IAS 20 paragraph says 12 that the government grants shall be recognized in profit or loss on a systematic basis over the periods in which the entity recognizes as expenses the related costs for which the grants are intended to compensate.
Warning:
When you receive the cash from the grant, it does NOT automatically mean that you recognize it in profit or loss.
In fact, this is the matter of your own judgment and selection of the most appropriate policy to match the expenses with the grant income.
Sometimes, it is very clear and straightforward.
For example, you can get the grant to compensate the expenses for cleaning the environment in the certain year. Thus, you recognize the grant as an income in that year.
In other cases, it can be quite difficult to come up with the most appropriate matching principle.
Let me describe the two main issues here.
Issue #1: Identify the purpose of the grant and split.
Sometimes, the purpose is just one.
But sometimes, the grant can have more purposes – like in today’s question.
Sometimes, the grant conditions will tell you which portion of the grant is provided for certain purpose.
For example, you can receive the grant of 1 mil. EUR, thereof :
- EUR 800 000 to support your capital expenditures and
- EUR 200 000 to compensate the training costs for new employees.
In other case, the grant may NOT have this specification.
It can just say: you will receive 1 mil. EUR and it is to compensate your capital expenditures and training costs of new employees – see, it does NOT specify the amounts for individual purposes.
If this is the case, then you need to come up with some method to split the grant amount into these 2 elements, because the time of recognizing the grant income in profit or loss will be different.
You may split it, for example, based on total costs spent for individual elements.
In today’s question, this is also crucial to do.
The grant was for capital expenditures and to compensate the lower rent. So, you must first separate individual elements of the grant.
Issue #2: Select the most appropriate method to match the grant income with the associated costs
This is sometimes very difficult and judgmental.
Let’s take for example the case from today’s question.
The company is going to build the real estate to earn rental income.
By definition, this is the investment property and the company should apply IAS 40 Investment property to accounting for the apartment house.
Thus, there are 2 options:
- Apply cost model under IAS 16, or
- Apply fair value model.
Option #1: Cost model is applied
If you apply the cost model under IAS 16, then there are 2 options for recognizing the grant:
- Either you deduct the grant from the cost of an asset; or
- You keep it at deferred income.
In any case, you will recognize the grant income related to capital expenditure elementover the asset’s useful life, either within reduced depreciation charge or as an income on a systematic basis.
And, it is appropriate to recognize the grant element related to lower rental income compensation over the term of 10 years, in line with the lower rental expenses received.

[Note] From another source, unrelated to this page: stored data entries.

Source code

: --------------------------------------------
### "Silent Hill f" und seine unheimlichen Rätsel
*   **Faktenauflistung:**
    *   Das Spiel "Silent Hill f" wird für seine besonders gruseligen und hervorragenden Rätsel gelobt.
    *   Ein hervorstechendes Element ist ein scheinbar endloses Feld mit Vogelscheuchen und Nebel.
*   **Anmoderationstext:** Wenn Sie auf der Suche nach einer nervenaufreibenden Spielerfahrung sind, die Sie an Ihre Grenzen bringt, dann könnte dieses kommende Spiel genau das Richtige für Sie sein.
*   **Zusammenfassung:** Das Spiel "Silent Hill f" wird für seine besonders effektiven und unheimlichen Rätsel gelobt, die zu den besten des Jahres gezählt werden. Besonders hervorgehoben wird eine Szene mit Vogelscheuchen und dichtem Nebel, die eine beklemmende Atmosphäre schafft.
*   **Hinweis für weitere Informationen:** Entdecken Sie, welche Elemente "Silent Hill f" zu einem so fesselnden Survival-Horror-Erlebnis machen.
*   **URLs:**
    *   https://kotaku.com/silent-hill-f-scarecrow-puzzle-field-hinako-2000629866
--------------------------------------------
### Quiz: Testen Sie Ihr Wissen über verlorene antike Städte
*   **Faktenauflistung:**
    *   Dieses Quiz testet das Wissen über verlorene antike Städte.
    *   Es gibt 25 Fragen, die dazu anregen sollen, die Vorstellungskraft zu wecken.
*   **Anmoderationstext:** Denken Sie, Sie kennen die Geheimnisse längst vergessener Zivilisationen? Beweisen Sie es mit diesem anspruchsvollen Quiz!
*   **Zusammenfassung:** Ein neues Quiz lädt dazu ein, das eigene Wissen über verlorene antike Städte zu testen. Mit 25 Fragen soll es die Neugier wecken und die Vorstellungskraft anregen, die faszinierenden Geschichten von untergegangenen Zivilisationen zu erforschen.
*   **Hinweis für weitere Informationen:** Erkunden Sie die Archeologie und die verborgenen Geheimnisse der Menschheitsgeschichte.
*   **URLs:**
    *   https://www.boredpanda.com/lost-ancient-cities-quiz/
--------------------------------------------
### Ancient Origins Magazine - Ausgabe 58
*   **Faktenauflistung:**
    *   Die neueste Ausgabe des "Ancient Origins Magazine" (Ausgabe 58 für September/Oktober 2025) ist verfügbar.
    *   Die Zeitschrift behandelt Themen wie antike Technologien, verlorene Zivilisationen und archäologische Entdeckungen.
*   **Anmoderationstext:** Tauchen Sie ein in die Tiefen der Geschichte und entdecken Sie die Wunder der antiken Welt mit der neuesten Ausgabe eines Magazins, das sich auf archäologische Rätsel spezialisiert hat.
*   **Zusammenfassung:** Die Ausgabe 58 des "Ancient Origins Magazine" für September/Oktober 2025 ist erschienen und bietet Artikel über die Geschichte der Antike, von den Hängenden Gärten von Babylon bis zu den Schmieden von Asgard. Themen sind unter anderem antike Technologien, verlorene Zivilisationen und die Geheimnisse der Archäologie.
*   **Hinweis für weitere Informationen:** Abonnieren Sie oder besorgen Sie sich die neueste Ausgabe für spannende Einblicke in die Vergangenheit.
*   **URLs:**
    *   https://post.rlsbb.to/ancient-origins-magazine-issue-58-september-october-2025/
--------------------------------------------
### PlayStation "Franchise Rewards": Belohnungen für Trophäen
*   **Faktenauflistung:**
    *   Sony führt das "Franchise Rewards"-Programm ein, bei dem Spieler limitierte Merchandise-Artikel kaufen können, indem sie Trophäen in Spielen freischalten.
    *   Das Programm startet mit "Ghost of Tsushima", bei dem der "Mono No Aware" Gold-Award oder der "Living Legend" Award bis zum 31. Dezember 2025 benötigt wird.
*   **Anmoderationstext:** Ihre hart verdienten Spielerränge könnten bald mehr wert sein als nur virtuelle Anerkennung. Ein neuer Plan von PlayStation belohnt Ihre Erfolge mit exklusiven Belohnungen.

Option #2: Fair value model is applied
If you apply the fair value model, then there’s no depreciation charged, but you revalue the investment property to its fair value at the end of the reporting period.
So, you can deduct the grant amount from the cost of an asset, but at the end of the reporting period, you will have to revalue the investment property to fair value and as a result, the change will include the full grant.
Effectively, the grant will be recognized in profit or loss immediately.
This is acceptable.
The reason is that IAS 20 does not address the situation when the grant is for investment property at fair value, but for guidance we can look to agricultural standard IAS 41.
It says that the grants related to biological assets at fair value less cost to sell are recognized in profit or loss immediately when the grant becomes receivable.
This is fully consistent with the suggested treatment for investment property at fair value model.
The second component of the grant – compensating the lower rental income – can be recognized in profit or loss over the term of 10 years when lower rental fees are received.
Finally, let me remind you that these methods are probably the most appropriate, but it depends on your own situation. There is no definitive one black or white answer.